* _The problem_: Gather, from the data below, each line in which the word "افزار" occurs.

Excerpts from a dataset:

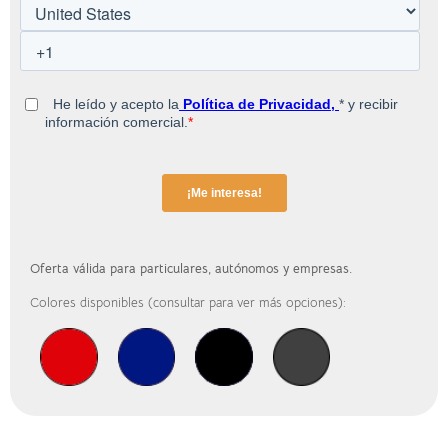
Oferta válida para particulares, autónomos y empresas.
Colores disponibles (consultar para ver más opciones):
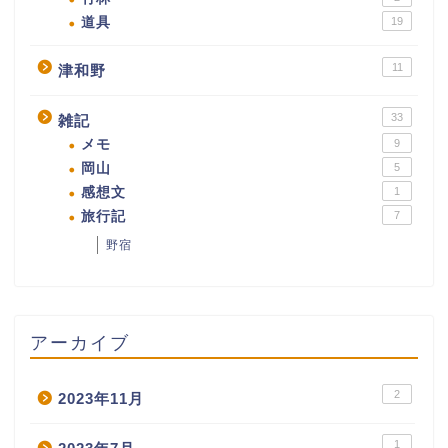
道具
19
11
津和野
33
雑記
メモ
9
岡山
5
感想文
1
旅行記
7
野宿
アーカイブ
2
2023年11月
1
...
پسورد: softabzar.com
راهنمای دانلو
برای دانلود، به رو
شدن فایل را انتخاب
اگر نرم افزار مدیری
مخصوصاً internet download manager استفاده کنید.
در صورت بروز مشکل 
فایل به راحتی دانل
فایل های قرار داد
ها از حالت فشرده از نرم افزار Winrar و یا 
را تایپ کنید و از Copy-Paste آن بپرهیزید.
--
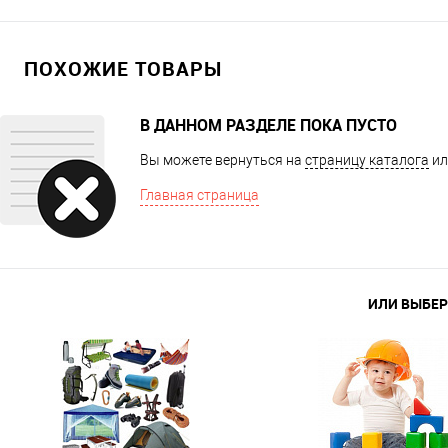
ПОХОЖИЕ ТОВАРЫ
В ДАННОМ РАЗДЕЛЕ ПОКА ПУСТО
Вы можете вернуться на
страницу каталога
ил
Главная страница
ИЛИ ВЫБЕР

* _Response for this exercise_:
اگر نرم افزار مدیری
ها از حالت فشرده از نرم افزار Winrar و یا 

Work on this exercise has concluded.